JILL SCOTT REMINDED A GENERATION HOW TO LOVE
April 26, 2019
Jill Scott introduced herself to the public with a question: “Who is Jill Scott?” The exploration and finding the answer to the question, which also served as the name of her debut album, was a way to define herself; and in the process, define sensuality, power, and soul for my generation.
“So, this is making love. I can’t believe it,” Jill Scott sings on her song “Imagination/Crown Royal Suite”. The song quickly bleeds into the “Crown Royal,” a sultry piece of dynamite that oozes instead of explodes: “You’re getting so deep that I am breathing for you.” She resolves the erotic tension with “And you’re so thick and you are so crown royal on ice.” This is lovemaking on wax.
This has been Jill Scott’s discipline since she arrived. In my bedroom as a child, as I prepared myself to go to sleep. I listened to Jill Scott’s music without a clear intellectual or spiritual idea of what she was singing about, but already comprehending that I wanted to experience it — experience it all. This included the romantic buzz around her hit, “The Way.” I had not yet experienced a romantic relationship, but the eagerness in Jill Scott’s lyrics and voice made me want to desperately know what it was that she was so happy about, and if I could do something to deserve that sort of happiness.
The exquisite pain expressed on “Love Rain” also felt like something to be envied, not for the circumstances of a failed romantic relationship but because of the poeticism that made pain feel almost alluring. Jill Scott did not only make the heartbreak feel authentic, but crafted the beauty even in the struggle of lost love.
Tunes like “When I Wake Up”, “My Love”, and “Quick” saved me through my first real-life interactions with heartbreak. She mentored my heartstrings; and in lyrics like “when I wake up/everything will be beautiful” taught me how to have grace in the face of even the sharpest emotional turmoil.
Jill Scott articulated and taught love — its ups, its downs, its communal and romantic versions — to a generation. In the tradition of songstresses before her like Anita Baker, Sarah Vaughn, and Roberta Flack; Scott prioritized a tenderness and sensuality in her work that through recessions, wars, floods, and deaths, we could rely on. We could learn from. For two decades, Jill Scott has taken on the artistic responsibility of reminding people to love.
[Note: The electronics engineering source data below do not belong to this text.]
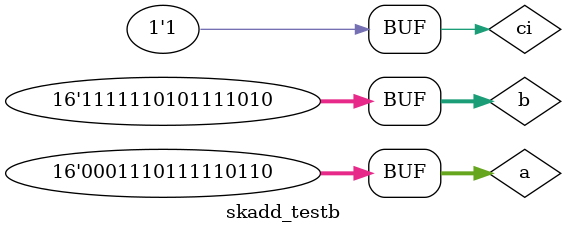
<source format=v>
module skadd_testb();
	reg[15:0] a, b;
	reg ci;
	wire[15:0] s;	wire co;
	sklansky g1(ci, a[15:0], b[15:0], s[15:0], co);
	initial begin
		a = 16'b0101100111011111; b=16'b1011110011010110; ci = 1'b0;
		#5 a = 16'b1100111101000010; b=16'b0100100010001101; ci = 1'b0;
		#5 a = 16'b1101010100111100; b=16'b1100000111000000; ci = 1'b1;
		#5 a = 16'b0001110111110110; b=16'b1111110101111010; ci = 1'b1;
	end
endmodule
</source>
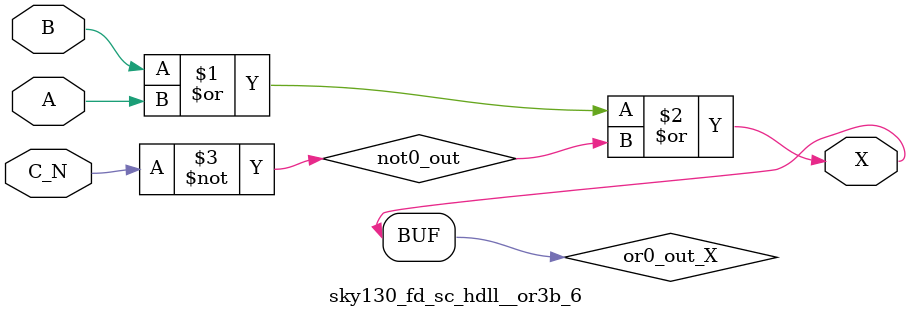
<source format=v>
module sky130_fd_sc_hdll__or3b_6 (
    X  ,
    A  ,
    B  ,
    C_N
);
    output X  ;
    input  A  ;
    input  B  ;
    input  C_N;
    wire not0_out ;
    wire or0_out_X;
    not not0 (not0_out , C_N            );
    or  or0  (or0_out_X, B, A, not0_out );
    buf buf0 (X        , or0_out_X      );
endmodule
</source>
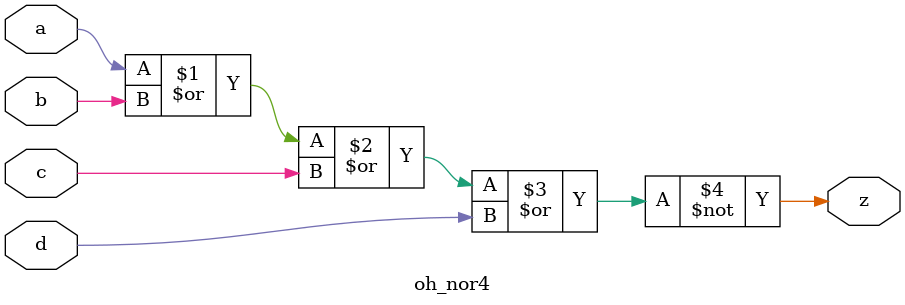
<source format=v>


module oh_nor4 #(parameter DW = 1 ) // array width
   (
    input [DW-1:0]  a,
    input [DW-1:0]  b,
    input [DW-1:0]  c,
    input [DW-1:0]  d, 
    output [DW-1:0] z
    );
   
   assign z = ~(a | b | c | d);
   
endmodule

</source>
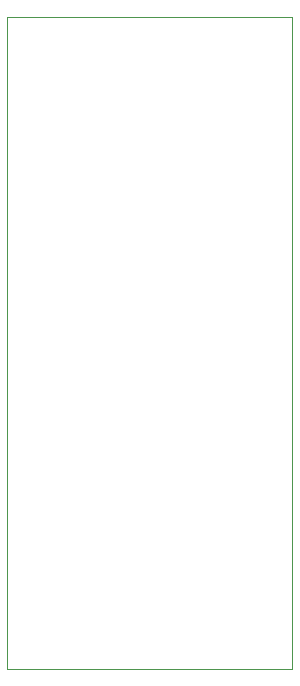
<source format=gbr>
%TF.GenerationSoftware,KiCad,Pcbnew,8.0.6*%
%TF.CreationDate,2025-05-20T21:52:47-05:00*%
%TF.ProjectId,HatRatV2,48617452-6174-4563-922e-6b696361645f,rev?*%
%TF.SameCoordinates,Original*%
%TF.FileFunction,Profile,NP*%
%FSLAX46Y46*%
G04 Gerber Fmt 4.6, Leading zero omitted, Abs format (unit mm)*
G04 Created by KiCad (PCBNEW 8.0.6) date 2025-05-20 21:52:47*
%MOMM*%
%LPD*%
G01*
G04 APERTURE LIST*
%TA.AperFunction,Profile*%
%ADD10C,0.050000*%
%TD*%
G04 APERTURE END LIST*
D10*
X198120000Y-29210000D02*
X222250000Y-29210000D01*
X222250000Y-84455000D01*
X198120000Y-84455000D01*
X198120000Y-29210000D01*
M02*

</source>
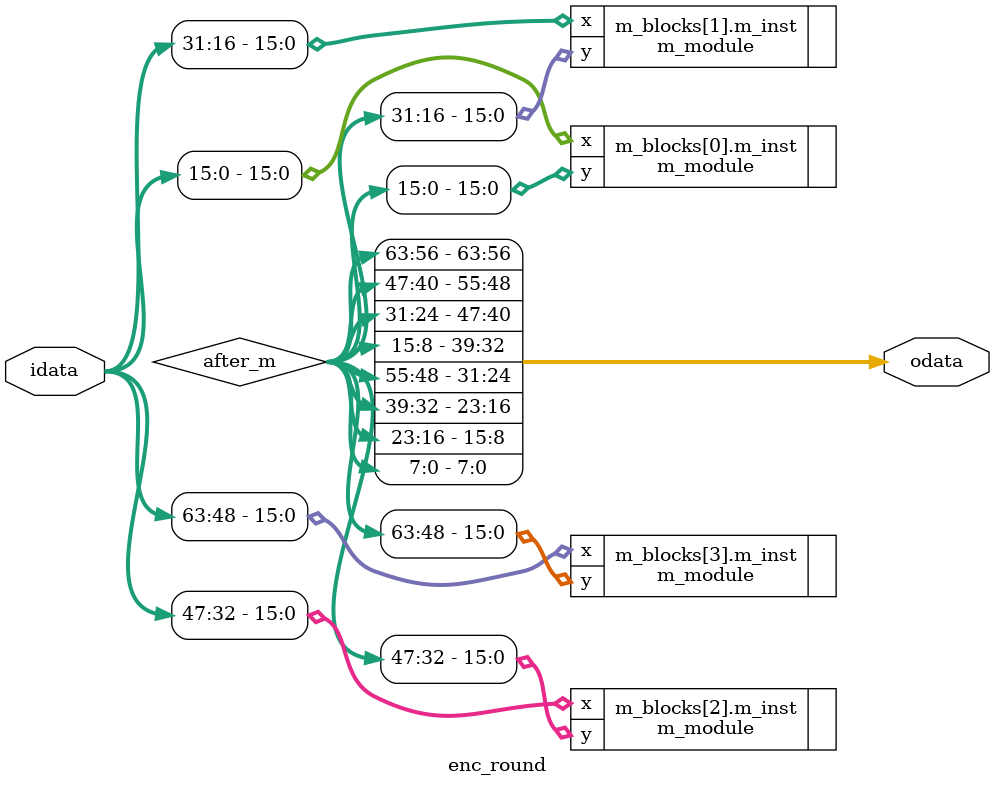
<source format=sv>
module enc_round (
  input  logic [63:0] idata,
  output logic [63:0] odata
);
  
  // 2. 4 экземпляра M-функции (каждая на 16 бит)
  logic [63:0] after_m;
  
  genvar i;
  generate
    for (i = 0; i < 4; i++) begin : m_blocks
      m_module m_inst (
        .x (idata[i*16 +: 16]),    // 16 бит
        .y (after_m[i*16 +: 16])       // 16 бит результата
      );
    end
  endgenerate
  
  // 3. Перестановка байтов (64-битная)
  // r63..56||r47..40||r31..24||r15..8||r55..48||r39..32||r23..16||r7..0
  assign odata = {
    after_m[63:56],   // байт 7
    after_m[47:40],   // байт 5
    after_m[31:24],   // байт 3
    after_m[15:8],    // байт 1
    after_m[55:48],   // байт 6
    after_m[39:32],   // байт 4
    after_m[23:16],   // байт 2
    after_m[7:0]      // байт 0
  };

endmodule

</source>
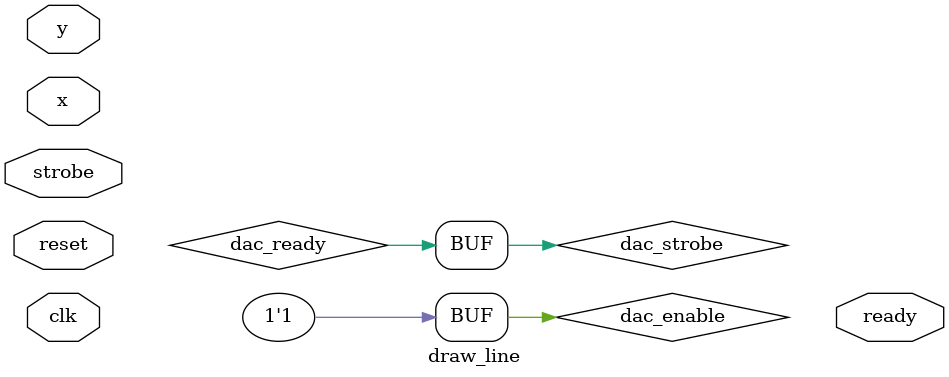
<source format=v>
module draw_line(
    input clk,
    input reset,

    input [11:0] x,
    input [11:0] y,
    input strobe, //draw the line to the point

    output ready //ready for the next point
);
	reg dac_enable = 1;
    wire [11:0] dac_value;
	wire dac_axis; //selects the dac channel (2 channels)
	wire dac_ready;
	wire dac_strobe = dac_ready && dac_enable;
	mcp4922 dac0(
		.clk(clk),
		.reset(reset),
		.value(dac_value),
		.axis(dac_axis),
		.strobe(dac_strobe),

		.ready(dac_ready)
	);

	reg line_strobe = 0;
	reg [11:0] x_in = 0;
	reg [11:0] y_in = 0;

	wire line_ready;
	wire line_halt = !dac_ready;
	//wire line_axis;
	wire [11:0] x_out;
	wire [11:0] y_out;
    
	lineto line_gen(
		.clk(clk),
		.reset(reset),
		.strobe(line_strobe),
		.halt(line_halt),
		.x_in(x_in),
		.y_in(y_in),
		.x_out(x_out),
		.y_out(y_out),

		.ready(line_ready),
		.axis(dac_axis)
	);
	
	assign dac_value = dac_axis ? y_out : x_out;

	always @(posedge clk) begin
		if (reset) begin

		end else if (line_ready && !line_strobe && !reset) begin
			line_strobe <= 1;
			x_in <= x_in + 12'd4;
			y_in <= y_in + 12'd4;
		end else begin
			line_strobe <= 0;
		end
	end
endmodule
</source>
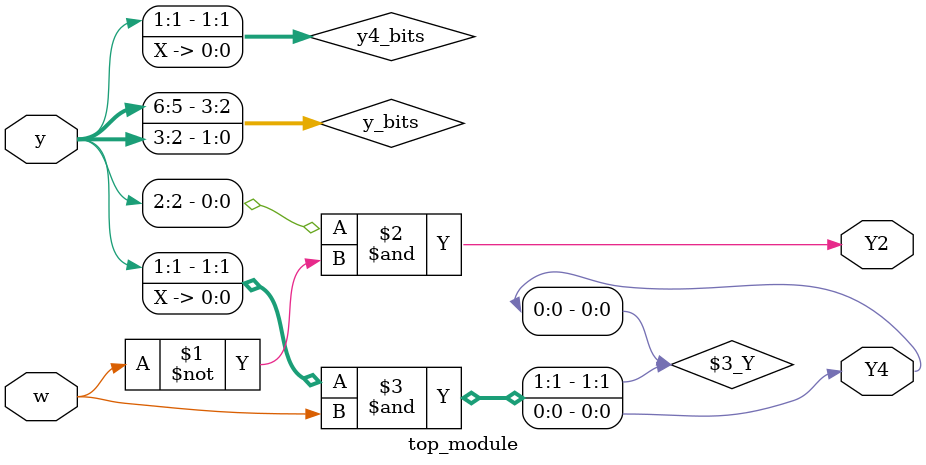
<source format=sv>
module top_module (
    input [6:1] y,
    input w,
    output wire Y2,
    output wire Y4
);
  
    wire [3:0] y_bits;
    wire [1:0] y4_bits;
  
    assign y_bits = {y[6], y[5], y[3], y[2]};
    assign y4_bits = {y[1], y[0]};
  
    assign Y2 = y_bits[0] & ~w;
    assign Y4 = y4_bits & w;

endmodule

</source>
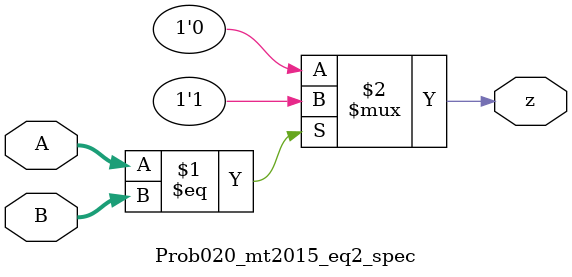
<source format=v>
module Prob020_mt2015_eq2_spec(input [1:0] A, input [1:0] B, output [0:0] z);

    // Compare the bits of A and B and assign 1 to z if equal, otherwise 0
	assign z = (A == B) ? 1'b1 : 1'b0;

endmodule

</source>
The most important love that Jill Scott centered and enforced in me is the love of self. “We spoke Swahili in the Seregenti. Don’t you remember me?” This song with its background coos and Scott’s bluesy voice used the neglect of a man to define and articulate her importance, her bigness, and her power. Is if to say that someone else’s misvalue of her does not then define her actual value: she remembers. She will always remember.
This type of self-definition was essential for me. I needed to witness someone in Black skin, with feminine performance, claim their autonomy and magic. Our Queen of Amore sings, “So many times I’ve defined my pride through somebody else’s eyes.” She punctuates the lyrics with a now-expected brand of sultry wisdom, “There’s just me. One is the magic number.”